Yitzhak runs the turkey farm his father built with his own two hands after they emigrated from Iran to Israel. When his son Moti turns thirteen, Yitzhak teaches him the trade, hoping that he will continue the proud family tradition. But Moti doesn’t like working in the turkey barn; his passion is fixing up junkyard cars and bringing them back to life. Moti’s mother Sarah tries to reconcile between the two, while his grandfather pushes Yitzhak to take a firm hand with his son. Yitzhak takes Moti’s refusal to work in the turkey barn as a personal rejection. Though he loves his son dearly, he makes it his mission to impose the family farm on Moti. The arrival of Darius, the uncle from America, sets off a chain of events that will undermine the familial harmony. Soon enough Yitzhak will learn that his son is just as stubborn as he is. The conflict is inevitable.

The Kind Words poster

The Kind Words

In the wake of their mother’s death, Dorona (Rotem Zissman-Cohen) and her brothers Netanel (Roy Assaf) and Shai (Assaf Ben-Shimon) stumble across some unexpected intrigue regarding her past — namely the revelation that her husband, the man who raised them, is not their biological father. The ensuing search for the mysterious Muslim man who sired them takes them from Israel to France. The film truly belongs to Dorona, a young woman longing for a love so idealized, so notional, that she can’t see the full heart of the man in front of her: her own husband. Briskly paced and threaded throughout with wry humor, Zarhin’s film asks us to confront our own ideas around identity and walking the emotional tightrope between lies and truth.

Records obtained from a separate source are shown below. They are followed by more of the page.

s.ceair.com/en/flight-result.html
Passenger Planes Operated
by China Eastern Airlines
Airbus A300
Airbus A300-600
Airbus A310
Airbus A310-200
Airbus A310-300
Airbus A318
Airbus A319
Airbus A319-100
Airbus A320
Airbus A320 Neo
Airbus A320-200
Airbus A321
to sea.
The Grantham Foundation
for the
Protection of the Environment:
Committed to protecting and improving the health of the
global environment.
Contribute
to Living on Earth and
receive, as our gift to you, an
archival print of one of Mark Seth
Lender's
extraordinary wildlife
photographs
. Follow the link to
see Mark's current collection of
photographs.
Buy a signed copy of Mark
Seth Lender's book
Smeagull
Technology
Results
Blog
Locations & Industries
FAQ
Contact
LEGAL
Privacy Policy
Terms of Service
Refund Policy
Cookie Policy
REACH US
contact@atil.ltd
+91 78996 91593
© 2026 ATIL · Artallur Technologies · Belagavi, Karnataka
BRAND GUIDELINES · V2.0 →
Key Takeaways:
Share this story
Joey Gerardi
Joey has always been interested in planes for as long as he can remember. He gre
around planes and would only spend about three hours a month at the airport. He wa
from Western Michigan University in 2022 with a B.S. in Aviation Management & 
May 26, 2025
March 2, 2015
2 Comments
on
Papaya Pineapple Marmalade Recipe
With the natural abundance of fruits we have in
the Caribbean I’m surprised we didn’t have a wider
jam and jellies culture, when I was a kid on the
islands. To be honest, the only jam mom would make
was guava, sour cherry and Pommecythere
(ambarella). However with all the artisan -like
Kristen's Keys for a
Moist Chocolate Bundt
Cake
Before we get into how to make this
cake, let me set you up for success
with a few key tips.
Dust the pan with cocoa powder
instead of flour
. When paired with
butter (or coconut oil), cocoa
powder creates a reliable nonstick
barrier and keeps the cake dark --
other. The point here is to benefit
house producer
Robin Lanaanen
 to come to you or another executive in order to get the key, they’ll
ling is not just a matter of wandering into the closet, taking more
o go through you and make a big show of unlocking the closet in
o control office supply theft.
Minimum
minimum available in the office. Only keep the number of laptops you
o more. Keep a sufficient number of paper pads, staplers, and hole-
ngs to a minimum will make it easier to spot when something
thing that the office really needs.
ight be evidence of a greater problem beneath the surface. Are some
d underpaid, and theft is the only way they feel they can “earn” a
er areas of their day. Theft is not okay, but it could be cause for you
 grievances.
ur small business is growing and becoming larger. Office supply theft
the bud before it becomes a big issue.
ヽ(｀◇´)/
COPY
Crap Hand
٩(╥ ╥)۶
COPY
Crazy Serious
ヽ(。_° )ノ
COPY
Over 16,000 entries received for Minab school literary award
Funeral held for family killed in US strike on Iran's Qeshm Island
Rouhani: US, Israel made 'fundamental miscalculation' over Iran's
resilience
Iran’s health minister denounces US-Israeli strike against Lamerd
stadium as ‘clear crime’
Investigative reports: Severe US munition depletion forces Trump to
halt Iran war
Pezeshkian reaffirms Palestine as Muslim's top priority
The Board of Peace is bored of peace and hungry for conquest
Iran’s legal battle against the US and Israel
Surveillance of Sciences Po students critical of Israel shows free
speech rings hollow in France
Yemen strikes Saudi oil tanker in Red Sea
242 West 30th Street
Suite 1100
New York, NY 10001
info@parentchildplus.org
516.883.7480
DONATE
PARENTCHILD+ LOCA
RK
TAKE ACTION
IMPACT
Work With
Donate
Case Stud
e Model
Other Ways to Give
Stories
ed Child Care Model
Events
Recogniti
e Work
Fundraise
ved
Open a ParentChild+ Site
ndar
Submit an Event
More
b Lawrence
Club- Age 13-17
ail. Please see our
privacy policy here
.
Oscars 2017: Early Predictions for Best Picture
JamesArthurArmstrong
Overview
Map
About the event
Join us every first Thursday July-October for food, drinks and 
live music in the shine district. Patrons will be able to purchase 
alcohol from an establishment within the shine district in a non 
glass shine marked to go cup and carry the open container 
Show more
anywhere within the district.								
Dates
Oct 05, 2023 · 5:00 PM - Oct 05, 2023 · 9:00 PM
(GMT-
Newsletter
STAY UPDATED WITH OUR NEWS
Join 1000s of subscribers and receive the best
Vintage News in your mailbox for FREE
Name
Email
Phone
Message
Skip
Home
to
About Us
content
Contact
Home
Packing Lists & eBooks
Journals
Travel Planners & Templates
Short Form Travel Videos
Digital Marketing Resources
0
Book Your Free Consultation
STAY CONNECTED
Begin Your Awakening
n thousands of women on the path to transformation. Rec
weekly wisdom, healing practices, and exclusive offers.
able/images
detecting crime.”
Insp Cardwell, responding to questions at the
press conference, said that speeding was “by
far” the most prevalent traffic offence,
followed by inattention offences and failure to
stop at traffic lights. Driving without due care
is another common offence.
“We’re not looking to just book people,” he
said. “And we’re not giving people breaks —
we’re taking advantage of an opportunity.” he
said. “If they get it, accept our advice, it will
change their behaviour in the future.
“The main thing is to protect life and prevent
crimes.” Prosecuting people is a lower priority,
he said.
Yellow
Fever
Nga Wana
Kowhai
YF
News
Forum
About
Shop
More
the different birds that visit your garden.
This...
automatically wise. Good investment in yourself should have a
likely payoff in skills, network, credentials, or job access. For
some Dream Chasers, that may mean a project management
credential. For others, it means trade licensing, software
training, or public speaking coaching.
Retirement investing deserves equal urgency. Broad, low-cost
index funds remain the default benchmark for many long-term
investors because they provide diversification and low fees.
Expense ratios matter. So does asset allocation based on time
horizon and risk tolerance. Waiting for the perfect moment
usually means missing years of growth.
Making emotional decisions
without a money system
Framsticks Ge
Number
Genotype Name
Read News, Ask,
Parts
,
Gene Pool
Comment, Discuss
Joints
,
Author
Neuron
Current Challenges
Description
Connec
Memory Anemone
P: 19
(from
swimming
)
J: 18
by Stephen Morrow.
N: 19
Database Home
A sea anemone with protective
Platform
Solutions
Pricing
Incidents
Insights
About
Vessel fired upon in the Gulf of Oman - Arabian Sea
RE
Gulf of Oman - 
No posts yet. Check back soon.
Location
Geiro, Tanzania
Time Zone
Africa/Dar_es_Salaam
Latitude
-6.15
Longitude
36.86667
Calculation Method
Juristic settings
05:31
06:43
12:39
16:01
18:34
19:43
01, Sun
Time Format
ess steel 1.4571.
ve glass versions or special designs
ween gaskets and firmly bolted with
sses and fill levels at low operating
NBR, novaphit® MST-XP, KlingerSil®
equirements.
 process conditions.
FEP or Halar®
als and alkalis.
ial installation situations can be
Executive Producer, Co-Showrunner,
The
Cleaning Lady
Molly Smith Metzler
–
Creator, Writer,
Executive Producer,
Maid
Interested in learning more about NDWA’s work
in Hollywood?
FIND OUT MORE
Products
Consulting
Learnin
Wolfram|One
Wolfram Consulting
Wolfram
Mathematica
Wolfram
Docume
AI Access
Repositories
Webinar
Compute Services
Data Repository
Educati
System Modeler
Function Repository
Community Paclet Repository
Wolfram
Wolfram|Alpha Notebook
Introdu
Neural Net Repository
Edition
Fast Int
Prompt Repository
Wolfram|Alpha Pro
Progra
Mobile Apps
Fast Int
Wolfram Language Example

A Borrowed Identity poster

A Borrowed Identity

Based on the books of Sayed Kashua. Eyad, who grew up in an Arab town in Israel, is given the chance to go to a prestigious Jewish boarding school in Jerusalem. He desperately tries to fit in with his schoolmates and is isolated until Jewish classmate Naomi befriends him. Eyad’s other lifeline is Yonatan (Michael Moshonov), whom Eyad is assigned to help with schoolwork. Both are “misfits”: one in a wheelchair, the other an Arab. Through love, friendship, tradition, and conflict, Eyad struggles to find his identity.

The Last Suit poster

The Last Suit

Abraham Bursztein, an 88 year-old Jewish tailor, runs away from Buenos Aires to Poland, where he proposes to find a friend who saved him from a certain death at the end of World War II. After seven decades without any contact with him, Abraham will try to find his old friend and keep his promise to return one day. Comedic and poignant in equal measure, The Last Suit approaches its weighty themes with a light touch that illuminates a serious story.

the cakemaker poster

The Cakemaker

Thomas, a young German baker, is having an affair with Oren, an Israeli married man who has frequent business visits in Berlin. When Oren dies in a car crash in Israel, Thomas travels to Jerusalem seeking answers regarding his death. Under a fabricated identity, Thomas infiltrates the life of Anat, his lover’s newly-widowed wife, who owns a small Café in downtown Jerusalem. Thomas starts to work for her and create German cakes and cookies that bring life into her Café. Thomas finds himself involved in Anat’s life in a way far beyond his anticipation, and to protect the truth, he will stretch his lie to a point of no return.

Paris-Manhattan poster

Paris-Manhattan

Alice is a Parisian pharmacist who has a fixation on Woody Allen and his films. She has a huge portrait of him hanging in her bedroom, with which she tends to converse, seeking his wise counsel about life. She even hands out DVDs of his films to her customers as medicine for their ailments. Her parents have a sense of urgency for her to find a man, but none can match Woody Allen, not even the alarm specialist Victor who services the pharmacy. But there is one thing a man could do to impress her – introduce her to Woody Allen.